È questo essere comunità di comunità il messaggio più rilevante. Fornisce una chiave interpretativa delle lotte desde abajo y a la izquierda, che permette di superare i cortocircuiti delle sinistre progressiste di governo che agiscono all’interno dei paradigmi neoliberisti. Nel concreto, inoltre, consegna alle comunità il compito di costruire la propria autonomia dal basso e soprattutto non in antitesi ad altro, nella sostanza riassume perfettamente la società differente immaginata e costruita dagli zapatisti. L’invito ad organizzarsi nelle proprie comunità si arricchisce dunque dell’esortazione alla collaborazione nella lotta. Il SupMoíses, inoltre, a scanso di equivoci, delinea chiaramente quali siano le sfide che si pongono agli aderenti alla Sexta di tutto il mondo, a conferma del fatto che gli zapatisti hanno chiaro il percorso che la lotta anticapitalista riserva. «L’idra capitalista, la bestia distruttrice, cerca altri nomi per celarsi, attaccare e sconfiggere l’essere umano e uno dei nomi dietro ai quali si nasconde la morte è “grande opera”. “Grande opera” vuol dire distruggere un intero territorio. Tutto. L’aria, l’acqua, la terra, le persone.
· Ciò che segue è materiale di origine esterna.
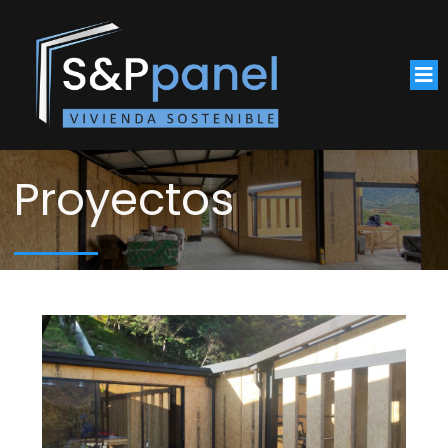
Proyectos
Con la grande opera la bestia divora con un solo boccone popolazioni intere, montagne e valli, fiumi e lagune, uomini, donne, bambini e bambine». In un mondo di relativismi, distinguo e compromessi, l’intransigenza delle parole del Sup Moíses è una ventata che ossigena le resistenze di tutto il mondo e ne indica la strada: «come zapatisti affermiamo con fermezza che solo un imbecille può considerare positive le grandi opere».

Gli zapatisti esistono e resistono, sono in cammino e sono pronti ad affrontare l’idra capitalista: «Siete disposti, voi cattivi governi, a provare a distruggerci a qualunque costo, a colpirci, arrestarci, rapirci e ammazzarci?»